We aimed to test the capacity in identifying patients at nutritional risk, by comparing BMI, recent %weight loss,Nutritional Risk Screening 2002(NRS-2002),Malnutrition Universal Screening Tool(MUST) and Nutritional Risk Index(NRI) with Subjective Global Assessment(SGA),considered the Standard.
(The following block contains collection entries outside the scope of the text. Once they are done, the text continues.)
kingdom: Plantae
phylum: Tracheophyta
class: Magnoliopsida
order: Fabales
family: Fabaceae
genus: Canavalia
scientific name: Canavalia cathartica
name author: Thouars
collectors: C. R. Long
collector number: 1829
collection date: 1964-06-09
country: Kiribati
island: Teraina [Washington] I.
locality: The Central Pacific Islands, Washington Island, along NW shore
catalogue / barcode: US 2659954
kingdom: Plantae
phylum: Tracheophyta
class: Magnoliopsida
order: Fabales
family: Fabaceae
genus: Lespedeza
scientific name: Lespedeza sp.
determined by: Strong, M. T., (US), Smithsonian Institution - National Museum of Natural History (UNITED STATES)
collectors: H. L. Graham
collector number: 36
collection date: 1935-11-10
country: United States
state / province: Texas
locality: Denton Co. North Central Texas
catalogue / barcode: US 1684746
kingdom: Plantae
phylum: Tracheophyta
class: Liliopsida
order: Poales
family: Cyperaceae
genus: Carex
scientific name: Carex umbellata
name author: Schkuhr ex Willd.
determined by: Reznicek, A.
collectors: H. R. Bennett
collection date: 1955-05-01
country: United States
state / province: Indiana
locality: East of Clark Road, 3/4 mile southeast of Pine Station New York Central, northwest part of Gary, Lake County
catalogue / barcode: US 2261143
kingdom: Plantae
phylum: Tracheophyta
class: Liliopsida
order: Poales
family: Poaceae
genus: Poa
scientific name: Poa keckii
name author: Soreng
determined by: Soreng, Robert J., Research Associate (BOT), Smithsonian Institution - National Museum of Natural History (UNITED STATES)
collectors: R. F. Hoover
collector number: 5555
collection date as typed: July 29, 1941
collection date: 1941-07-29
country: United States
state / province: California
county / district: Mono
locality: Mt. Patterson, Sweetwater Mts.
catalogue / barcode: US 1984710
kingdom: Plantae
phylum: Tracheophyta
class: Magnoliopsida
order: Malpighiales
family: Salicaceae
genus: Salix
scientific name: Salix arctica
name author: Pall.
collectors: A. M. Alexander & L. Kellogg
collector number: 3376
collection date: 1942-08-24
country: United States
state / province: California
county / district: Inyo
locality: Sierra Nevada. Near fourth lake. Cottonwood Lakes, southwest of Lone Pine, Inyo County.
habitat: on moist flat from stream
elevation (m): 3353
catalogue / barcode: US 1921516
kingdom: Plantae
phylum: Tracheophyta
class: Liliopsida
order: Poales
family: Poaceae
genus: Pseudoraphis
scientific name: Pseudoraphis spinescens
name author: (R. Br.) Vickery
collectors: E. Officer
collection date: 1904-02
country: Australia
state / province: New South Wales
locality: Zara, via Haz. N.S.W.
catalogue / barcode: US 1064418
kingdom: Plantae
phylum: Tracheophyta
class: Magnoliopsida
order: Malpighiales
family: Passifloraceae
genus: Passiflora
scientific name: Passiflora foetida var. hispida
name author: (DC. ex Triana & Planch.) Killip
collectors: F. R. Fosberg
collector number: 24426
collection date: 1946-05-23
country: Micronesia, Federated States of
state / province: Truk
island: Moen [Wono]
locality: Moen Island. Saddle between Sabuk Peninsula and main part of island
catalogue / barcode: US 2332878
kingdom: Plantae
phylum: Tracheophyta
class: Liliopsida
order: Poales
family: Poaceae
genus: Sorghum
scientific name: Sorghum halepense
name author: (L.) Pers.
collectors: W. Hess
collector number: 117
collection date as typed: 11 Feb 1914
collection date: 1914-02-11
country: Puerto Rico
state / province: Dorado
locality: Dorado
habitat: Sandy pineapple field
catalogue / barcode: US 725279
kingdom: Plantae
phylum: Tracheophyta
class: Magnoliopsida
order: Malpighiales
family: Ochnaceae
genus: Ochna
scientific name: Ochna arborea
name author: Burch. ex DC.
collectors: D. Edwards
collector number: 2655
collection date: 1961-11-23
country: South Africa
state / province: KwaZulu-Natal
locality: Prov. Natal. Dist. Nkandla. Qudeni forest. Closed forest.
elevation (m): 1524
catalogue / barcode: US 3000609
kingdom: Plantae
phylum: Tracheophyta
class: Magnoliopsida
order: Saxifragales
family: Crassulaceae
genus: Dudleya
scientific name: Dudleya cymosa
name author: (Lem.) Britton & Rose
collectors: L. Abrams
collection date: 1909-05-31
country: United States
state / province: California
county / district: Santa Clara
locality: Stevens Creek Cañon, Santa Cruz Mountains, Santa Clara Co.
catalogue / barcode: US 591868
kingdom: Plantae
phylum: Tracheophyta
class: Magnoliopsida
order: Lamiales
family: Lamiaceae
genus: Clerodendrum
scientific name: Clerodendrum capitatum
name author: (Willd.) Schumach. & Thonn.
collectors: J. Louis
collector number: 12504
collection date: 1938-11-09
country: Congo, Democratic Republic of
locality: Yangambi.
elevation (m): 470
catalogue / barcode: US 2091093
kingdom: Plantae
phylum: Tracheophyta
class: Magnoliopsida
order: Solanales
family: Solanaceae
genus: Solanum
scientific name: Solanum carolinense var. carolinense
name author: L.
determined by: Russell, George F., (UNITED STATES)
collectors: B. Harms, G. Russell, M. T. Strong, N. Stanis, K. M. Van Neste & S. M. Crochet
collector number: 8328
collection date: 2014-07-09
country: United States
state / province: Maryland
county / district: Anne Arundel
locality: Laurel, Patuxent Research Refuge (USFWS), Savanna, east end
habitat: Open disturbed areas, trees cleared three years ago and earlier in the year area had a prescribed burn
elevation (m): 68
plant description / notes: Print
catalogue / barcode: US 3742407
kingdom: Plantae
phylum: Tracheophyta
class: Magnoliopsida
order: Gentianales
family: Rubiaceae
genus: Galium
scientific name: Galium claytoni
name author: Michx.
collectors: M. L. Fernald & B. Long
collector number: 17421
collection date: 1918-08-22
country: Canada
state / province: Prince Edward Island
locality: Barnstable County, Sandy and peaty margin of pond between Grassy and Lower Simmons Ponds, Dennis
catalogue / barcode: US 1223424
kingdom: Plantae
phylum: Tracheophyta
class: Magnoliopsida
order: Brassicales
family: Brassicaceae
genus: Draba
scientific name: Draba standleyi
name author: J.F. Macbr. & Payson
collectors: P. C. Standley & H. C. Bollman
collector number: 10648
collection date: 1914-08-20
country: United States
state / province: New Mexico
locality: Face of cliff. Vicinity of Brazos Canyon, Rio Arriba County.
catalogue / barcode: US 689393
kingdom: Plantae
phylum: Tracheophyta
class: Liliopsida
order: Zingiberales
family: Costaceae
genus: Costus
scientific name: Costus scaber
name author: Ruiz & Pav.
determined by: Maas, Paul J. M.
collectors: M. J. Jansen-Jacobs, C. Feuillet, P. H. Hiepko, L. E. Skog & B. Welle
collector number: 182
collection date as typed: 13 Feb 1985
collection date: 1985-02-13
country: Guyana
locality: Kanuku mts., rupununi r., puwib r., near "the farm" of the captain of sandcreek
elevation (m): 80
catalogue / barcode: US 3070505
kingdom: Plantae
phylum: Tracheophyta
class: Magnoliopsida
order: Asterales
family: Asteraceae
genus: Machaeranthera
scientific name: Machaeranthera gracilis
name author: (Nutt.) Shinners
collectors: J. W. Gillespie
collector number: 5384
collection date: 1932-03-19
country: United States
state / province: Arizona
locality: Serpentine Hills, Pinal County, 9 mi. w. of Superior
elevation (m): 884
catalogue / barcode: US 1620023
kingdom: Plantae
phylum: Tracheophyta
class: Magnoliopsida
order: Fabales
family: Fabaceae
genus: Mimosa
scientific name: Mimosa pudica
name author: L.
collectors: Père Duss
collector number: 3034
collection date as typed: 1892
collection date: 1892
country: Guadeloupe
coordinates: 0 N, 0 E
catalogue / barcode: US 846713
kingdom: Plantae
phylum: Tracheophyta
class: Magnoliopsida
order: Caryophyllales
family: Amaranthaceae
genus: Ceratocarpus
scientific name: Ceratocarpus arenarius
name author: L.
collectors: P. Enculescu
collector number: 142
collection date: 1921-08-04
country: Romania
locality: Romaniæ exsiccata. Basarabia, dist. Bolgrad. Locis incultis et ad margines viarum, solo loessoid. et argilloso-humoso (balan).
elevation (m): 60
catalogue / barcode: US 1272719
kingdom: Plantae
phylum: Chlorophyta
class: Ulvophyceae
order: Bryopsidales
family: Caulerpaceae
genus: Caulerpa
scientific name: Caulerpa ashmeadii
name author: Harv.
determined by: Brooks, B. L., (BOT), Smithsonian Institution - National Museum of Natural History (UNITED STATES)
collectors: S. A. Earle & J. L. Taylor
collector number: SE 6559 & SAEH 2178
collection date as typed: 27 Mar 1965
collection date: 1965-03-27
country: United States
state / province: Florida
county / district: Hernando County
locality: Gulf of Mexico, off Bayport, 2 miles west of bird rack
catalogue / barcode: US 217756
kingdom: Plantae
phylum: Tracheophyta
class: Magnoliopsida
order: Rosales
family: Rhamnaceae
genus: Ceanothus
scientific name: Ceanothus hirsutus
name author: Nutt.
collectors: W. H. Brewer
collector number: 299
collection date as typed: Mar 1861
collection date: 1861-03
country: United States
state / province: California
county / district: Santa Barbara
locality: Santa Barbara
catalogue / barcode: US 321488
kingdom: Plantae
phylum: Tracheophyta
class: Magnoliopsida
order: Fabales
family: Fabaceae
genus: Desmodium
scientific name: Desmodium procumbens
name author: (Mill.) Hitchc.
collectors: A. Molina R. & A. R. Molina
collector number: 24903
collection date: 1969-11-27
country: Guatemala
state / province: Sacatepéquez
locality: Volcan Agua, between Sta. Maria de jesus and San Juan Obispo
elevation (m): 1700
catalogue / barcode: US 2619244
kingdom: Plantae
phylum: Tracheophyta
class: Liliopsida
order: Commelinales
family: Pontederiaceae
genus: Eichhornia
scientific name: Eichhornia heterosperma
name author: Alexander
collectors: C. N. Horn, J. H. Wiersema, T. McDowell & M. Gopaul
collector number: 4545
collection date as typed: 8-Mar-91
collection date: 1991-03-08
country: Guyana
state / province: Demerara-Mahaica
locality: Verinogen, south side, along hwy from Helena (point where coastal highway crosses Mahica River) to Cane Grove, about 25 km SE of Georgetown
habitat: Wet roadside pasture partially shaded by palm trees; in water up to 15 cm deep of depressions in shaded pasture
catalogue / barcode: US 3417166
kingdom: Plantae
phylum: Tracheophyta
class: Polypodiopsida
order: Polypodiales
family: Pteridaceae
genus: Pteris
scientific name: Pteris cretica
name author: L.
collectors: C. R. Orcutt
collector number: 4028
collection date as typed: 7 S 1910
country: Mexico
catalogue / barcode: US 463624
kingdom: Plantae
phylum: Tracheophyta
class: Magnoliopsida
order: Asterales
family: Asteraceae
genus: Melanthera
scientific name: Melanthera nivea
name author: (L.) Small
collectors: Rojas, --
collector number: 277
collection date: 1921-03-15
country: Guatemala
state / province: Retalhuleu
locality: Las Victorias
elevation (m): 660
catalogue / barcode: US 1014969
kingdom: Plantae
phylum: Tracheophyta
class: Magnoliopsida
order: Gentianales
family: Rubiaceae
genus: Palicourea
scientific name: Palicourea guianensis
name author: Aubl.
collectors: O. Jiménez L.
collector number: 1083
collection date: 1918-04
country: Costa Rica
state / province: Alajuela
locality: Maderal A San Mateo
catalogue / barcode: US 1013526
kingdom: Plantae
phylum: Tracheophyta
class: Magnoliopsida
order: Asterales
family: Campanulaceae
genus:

The main purpose was to select the most consistent screening method for effective integration in daily surgical wards' practice. 300 surgical patients were assessed at admission: BMI(categorized by WHO's criteria), weight loss ≥ 5% in previous 6 months, NRS-2002, MUST, NRI, SGA. Concordances, correlations, sensitivity, specificity, positive(PPV) and negative predictive values(NPV) were calculated to evaluate methods' performance vs the Standard. Prevalence of nutritional risk was 66% by NRS-2002 + MUST, and 87% by NRI. By SGA, 64% patients were undernourished. All methods agreed with SGA(k = 0.85-0.91,p < 0.001), except BMI & NRI(k = 0.07-0.34,p < 0.05). NRS-2002, MUST and %weight loss effectively detected patients at risk: sensitivity 0.8-0.89, specificity 0.89-0.93, PPV 81%-89%, NPV 89%-100%. Conversely, BMI & NRI were ineffective: sensitivity 0.29-0.43, specificity 0.27-0.39, PPV 24%-35%, NPV 27%-31%; %weight loss alone vs MUST/NRS-2002 was explored: sensitivity 0.79-0.87, specificity 0.85-0.89, PPV 84%-85%, NPV 87%-89%, thus successfully identifying undernutrition risk. In surgical patients, MUST + NRS-2002 are valid for nutritional screening; recent weight loss ≥ 5% also proved highly efficient; its easy/quick calculation may facilitate adherence/integration by health professionals as a minimum obligatory in clinical practice.